2) check the C2 server service status using the same command that you displayed in your first post

Are there error message entries (http2) in the status output that correlates with your attempts to load the C2 user interface in your web browser?

[cr38g]

Sorry for the delay. There no changes on the time. I stopped the service and restart it.

[dark_pyrro]

39 minutes ago, cr38g said:

There no changes on the time

What time are you referring to? To me, there are for sure changes in the time stamps for the errors listed if comparing your initial post and your latest screen shot of the service output.

[cr38g]

You are correct. I thought it should read the same time as mine, but I just realize the server is in another State. So, why are I am getting now a Dependency After=hak5.service dropped? Is this another problem additional from the handshake error?

[dark_pyrro]

You have to look into the service file you are using to find the reasons for that I guess

[cr38g]

Is this what you are referring as the service file? This is the file that I use to start hak5 service.

[cr38g]

I just noticed that when I go to my Public static IP address from the Amazon AWS server, it does not connect to my website, even though my website is attached to the Amazon AWS Public static IP. I think this is the culprit.

When I go to my website, it shows the Cloud C2 login page.

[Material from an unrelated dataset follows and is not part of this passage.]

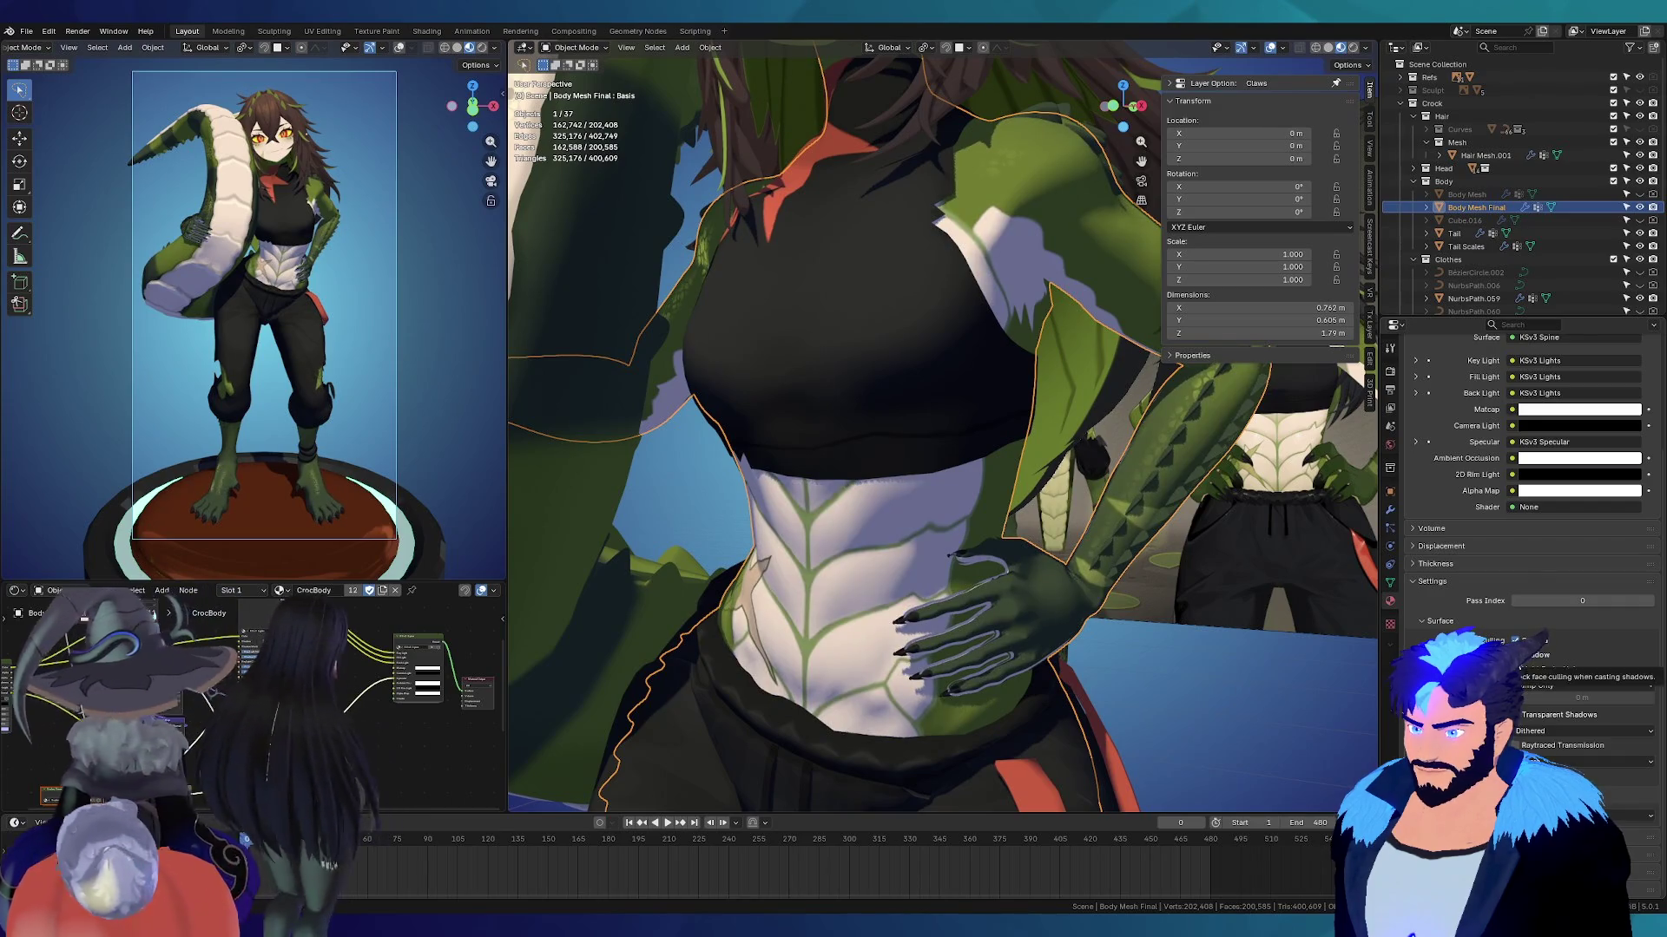
{"action": "scroll", "coordinate": [849, 587], "scroll_direction": "up", "scroll_amount": 5}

I can login, but it show offline from my Mark VII.

What you think?

Edited October 25, 2023 by cr38g

[dark_pyrro]

57 minutes ago, cr38g said:

but it show offline from my Mark VII

not sure what you mean when saying that

[cr38g]

When I login into my Cloud C2 page, it list my Mark VII device, it shows the device is offline. Somehow my server is not seeing my device.

So I believe the way that it should work is...

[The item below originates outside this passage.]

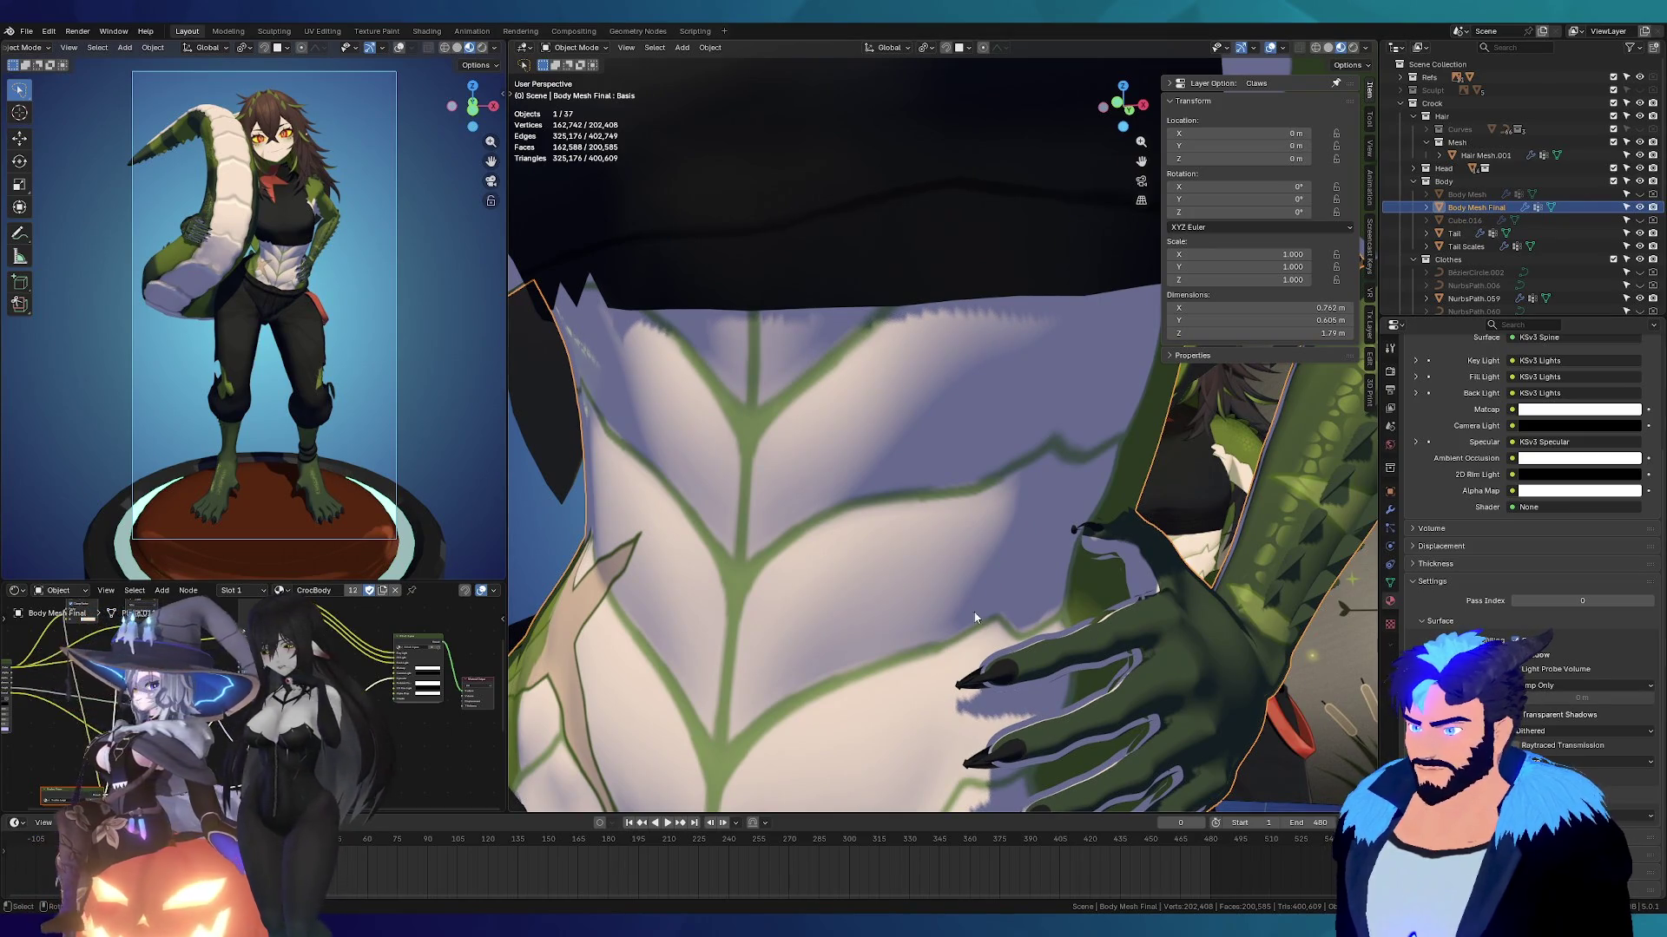
{"action": "scroll", "coordinate": [868, 566], "scroll_direction": "down", "scroll_amount": 5}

1. DNS (my website) sees my...

2. Amazon AWS server which sees my...

3. Cloud C2 Login page, and then I can access my...

4. Mark VII

Am I right or not?

Edited October 25, 2023 by cr38g

[dark_pyrro]

Did you prepare the Pineapple to connect to the C2 server? I.e. created the device.config and transfer it to the Pineapple? Did you verify that the Pineapple is even able to reach the server (does it have internet access)?

[cr38g]

I did installed it into the Pineapple Mark VII's root directory. The Pineapple have Internet access.

[dark_pyrro]

The device.config file should be located in /etc

[cr38g]

The device.config file is in the /etc directory.

[cr38g]

When I type my website, it shows me the Cloud C2 login page. When I logged in, it showed me the device, in my case the Pineapple Mark VII, but it shows offline. The communication between my AWS server and my website service is there. Somehow the communication between my Amazon AWS server and my Pineapple Mark VII is not there. I'm scratching my head.  😞

[cr38g]

It just now, it showed online and when I click on the device and move to the other page it showed offline. Grrrrrrr!!!!

[dark_pyrro]

11 hours ago, cr38g said:

when I click on the device and move to the other page it showed offline

What "other page" are you referring to?

[cr38g]

I am referring to the dashboard screen. 

[dark_pyrro]

Do you have the local Pineapple web interface open at the same time as it's enrolled to the C2 server, like described in this post?